Surely the best outcome would be to define this as a bug, and have the compiler tell you about it. Which languages do that?

Since its not obvious (at least to me) where the aliasing is occuring in your example I assume it’s because the routine is being called something like this.

call uvinit(npde, npts, x, u, nv, u(1,1))

Unfortunately, you see this kind of thing a lot in old code. When I started my first real engineering job I was required to take some classes about running and programming on the Johnson Space Center’s Univac 1108 systems. One of the classes was on debugging and had an example where you could effectively add 1+1 and get an answer of 3.

  1. I don’t see why modern Fortran programs could not be examined using the formalism of separation logic, developed specifically for pointer manipulating programs. The challenge is that there aren’t a lot of widely available tools for using it. AFAICT, it is more general than concepts from Rust (ie. the borrow checker) in that it can deal with data structures such as circularly linked lists. Such structures are either used in unsafe segments, or more complicated alternatives are used.
  1. The Rust conception of “memory safety” excludes prevention of memory leaks; programs that leak memory are still considered “safe.” This substantially limits the attractiveness of Rust from a correctness POV in my opinion.

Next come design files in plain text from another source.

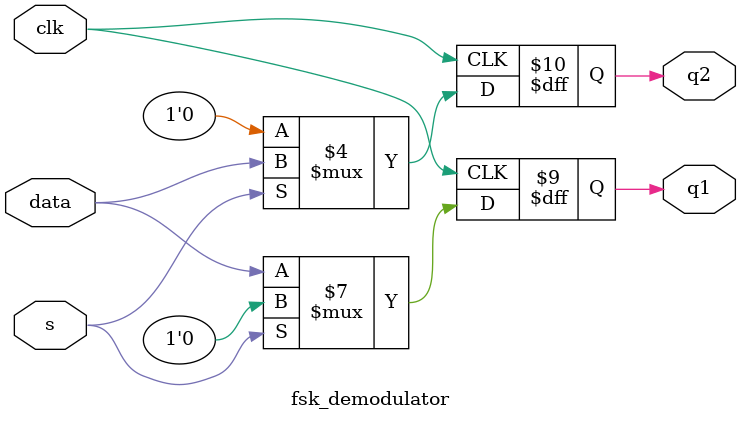
<source format=v>
`timescale 1ps / 1ps

module fsk_demodulator (
    input  wire clk,
    input  wire data,
    input  wire s,
    output reg  q1,
    output reg  q2 
);

    always @(posedge clk) 
        begin 
            if(~s) 
                begin 
                    q1 <= data; 
                    q2 <= 0; 
                end 
            else 
                begin 
                    q1 <= 0; 
                    q2 <= data; 
                end 
        end 

endmodule 

</source>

That’s what happens, but with one more step of indirection involved,

      NVST = NPDE*NPTS + 1   ! start of ODE equations
C ...
      IV = NPDE*NPTS       ! number of ODEs from the PDE discretization 
      IF (NV.GT.0) THEN    ! if we have additional coupled ODE equations
         IV = NVST
C ...
      END IF
C ...
      CALL CSET(NPDE,NPTS,U,WK(I6),WK,WK(I2),WK(I5),NEL,NPTL,WK(I4),
     *          WK(I12),XBK,IBK,WK(I3),U(IV),NV)

If NV = 0, then U(IV) is incorrectly passed as dummy argument V, because of the buggy declaration:

       SUBROUTINE CSET(NPDE,NPTS,U,X,OMEGA,DU,XBK,NEL,NPTL,XC,CCR,XBH, 
      *                IBK,DUTEM,V,NV) 
C      .. Scalar Arguments .. 
       INTEGER         IBK, NEL, NPDE, NPTL, NPTS, NV 
C      .. Array Arguments .. 
       DOUBLE PRECISION CCR(NPTL), DU(NPTL,NPTL), DUTEM(NPTL,NPTL), 
      *                OMEGA(NPTL,NPTL), U(NPDE,NPTS), V(1), X(NPTS)   ! (!) V(NV)
C ...
C ...
       CALL UVINIT(NPDE,NPTS,X,U,NV,V) 

Finally you end up with the situation in UVINIT, that U and V accidentally alias. This is from a package published in ACM TOMS, showing that human peer-review is not good enough. With the help of bounds-checking I was able to pinpoint the problem.